- WORK INSTRUCTIONS
Look through the entries for the line containing "vision tools. 💜". Then output that line and every line after it, exactly, to the end.

[Collection entries]

┌────────

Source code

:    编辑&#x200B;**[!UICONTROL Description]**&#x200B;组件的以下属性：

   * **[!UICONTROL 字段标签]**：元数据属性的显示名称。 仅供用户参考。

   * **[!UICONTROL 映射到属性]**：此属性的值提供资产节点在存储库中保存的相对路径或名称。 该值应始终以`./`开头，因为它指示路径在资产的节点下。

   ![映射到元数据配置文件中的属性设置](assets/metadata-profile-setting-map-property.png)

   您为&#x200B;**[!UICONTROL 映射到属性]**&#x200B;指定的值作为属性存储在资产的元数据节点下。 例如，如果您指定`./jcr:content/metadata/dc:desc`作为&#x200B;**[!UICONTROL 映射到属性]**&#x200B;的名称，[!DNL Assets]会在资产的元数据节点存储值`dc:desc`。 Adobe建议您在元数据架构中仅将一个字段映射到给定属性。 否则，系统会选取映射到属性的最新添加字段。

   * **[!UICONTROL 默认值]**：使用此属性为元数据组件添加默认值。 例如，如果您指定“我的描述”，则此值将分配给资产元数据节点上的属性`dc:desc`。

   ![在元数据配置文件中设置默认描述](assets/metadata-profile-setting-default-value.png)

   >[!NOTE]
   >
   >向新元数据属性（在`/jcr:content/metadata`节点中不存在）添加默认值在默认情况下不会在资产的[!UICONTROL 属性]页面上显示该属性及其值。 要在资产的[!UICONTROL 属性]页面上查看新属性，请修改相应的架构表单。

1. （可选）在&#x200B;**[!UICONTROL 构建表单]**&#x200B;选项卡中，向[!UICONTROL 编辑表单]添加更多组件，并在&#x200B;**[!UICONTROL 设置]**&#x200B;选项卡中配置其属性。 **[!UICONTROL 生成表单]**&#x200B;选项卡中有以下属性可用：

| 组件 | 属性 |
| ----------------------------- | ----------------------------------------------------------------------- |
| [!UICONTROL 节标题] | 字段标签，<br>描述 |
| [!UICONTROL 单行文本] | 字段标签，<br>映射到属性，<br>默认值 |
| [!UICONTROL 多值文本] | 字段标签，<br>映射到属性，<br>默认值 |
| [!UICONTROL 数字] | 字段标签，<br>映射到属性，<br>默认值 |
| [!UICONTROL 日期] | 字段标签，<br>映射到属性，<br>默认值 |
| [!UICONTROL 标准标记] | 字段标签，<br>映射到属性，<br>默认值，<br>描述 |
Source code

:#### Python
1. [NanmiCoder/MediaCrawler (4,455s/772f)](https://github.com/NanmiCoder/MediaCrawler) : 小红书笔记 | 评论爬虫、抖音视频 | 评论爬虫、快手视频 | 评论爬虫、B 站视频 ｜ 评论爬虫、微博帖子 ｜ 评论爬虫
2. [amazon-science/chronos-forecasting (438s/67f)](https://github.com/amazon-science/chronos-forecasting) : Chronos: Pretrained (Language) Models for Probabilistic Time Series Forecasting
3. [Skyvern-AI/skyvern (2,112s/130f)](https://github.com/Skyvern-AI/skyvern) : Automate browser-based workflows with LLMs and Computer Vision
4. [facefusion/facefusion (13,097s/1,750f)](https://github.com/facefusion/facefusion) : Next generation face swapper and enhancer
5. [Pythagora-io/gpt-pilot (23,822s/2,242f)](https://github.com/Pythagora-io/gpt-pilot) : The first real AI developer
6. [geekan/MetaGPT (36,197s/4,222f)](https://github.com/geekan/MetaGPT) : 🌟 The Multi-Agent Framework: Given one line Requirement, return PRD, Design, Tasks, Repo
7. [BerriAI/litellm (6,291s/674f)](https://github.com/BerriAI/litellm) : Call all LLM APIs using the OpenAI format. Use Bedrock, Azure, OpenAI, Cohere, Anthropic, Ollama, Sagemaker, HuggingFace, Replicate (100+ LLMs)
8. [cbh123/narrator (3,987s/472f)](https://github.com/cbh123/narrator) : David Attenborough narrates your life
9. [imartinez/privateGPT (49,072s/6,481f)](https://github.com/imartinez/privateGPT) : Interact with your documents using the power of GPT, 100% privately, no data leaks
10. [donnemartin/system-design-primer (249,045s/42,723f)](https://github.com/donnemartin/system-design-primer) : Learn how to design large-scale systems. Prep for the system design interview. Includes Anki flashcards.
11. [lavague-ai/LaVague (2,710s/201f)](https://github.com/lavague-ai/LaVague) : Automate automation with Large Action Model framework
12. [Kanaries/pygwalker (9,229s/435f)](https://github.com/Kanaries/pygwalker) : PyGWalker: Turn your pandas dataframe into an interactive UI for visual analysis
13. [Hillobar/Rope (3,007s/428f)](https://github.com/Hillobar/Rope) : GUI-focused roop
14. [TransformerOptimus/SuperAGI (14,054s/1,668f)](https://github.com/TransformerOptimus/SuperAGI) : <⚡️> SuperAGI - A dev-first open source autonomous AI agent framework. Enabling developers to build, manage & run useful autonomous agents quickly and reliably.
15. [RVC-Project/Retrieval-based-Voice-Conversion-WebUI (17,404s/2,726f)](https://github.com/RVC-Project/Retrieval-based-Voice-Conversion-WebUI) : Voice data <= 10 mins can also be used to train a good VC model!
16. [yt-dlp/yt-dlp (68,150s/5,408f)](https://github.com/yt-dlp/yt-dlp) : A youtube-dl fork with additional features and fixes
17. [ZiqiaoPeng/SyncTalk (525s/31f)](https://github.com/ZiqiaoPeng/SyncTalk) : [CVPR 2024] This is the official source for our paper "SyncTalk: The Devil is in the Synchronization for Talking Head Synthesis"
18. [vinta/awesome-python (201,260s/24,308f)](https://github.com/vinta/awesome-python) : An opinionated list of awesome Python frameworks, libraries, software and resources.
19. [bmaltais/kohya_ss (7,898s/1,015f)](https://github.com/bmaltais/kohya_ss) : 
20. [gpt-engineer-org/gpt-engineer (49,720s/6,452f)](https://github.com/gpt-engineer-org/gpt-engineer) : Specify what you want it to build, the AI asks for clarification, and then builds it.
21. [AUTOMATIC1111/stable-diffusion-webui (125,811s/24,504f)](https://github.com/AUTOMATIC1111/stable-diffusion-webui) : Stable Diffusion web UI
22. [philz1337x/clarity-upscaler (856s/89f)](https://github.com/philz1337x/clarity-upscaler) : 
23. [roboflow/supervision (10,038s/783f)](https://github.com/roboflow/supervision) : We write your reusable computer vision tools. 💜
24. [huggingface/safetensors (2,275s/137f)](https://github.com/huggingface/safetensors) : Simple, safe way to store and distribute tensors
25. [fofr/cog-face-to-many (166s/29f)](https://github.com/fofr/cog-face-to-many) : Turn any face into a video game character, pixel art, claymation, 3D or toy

└────────

- RESULT OF THE EXERCISE
23. [roboflow/supervision (10,038s/783f)](https://github.com/roboflow/supervision) : We write your reusable computer vision tools. 💜
24. [huggingface/safetensors (2,275s/137f)](https://github.com/huggingface/safetensors) : Simple, safe way to store and distribute tensors
25. [fofr/cog-face-to-many (166s/29f)](https://github.com/fofr/cog-face-to-many) : Turn any face into a video game character, pixel art, claymation, 3D or toy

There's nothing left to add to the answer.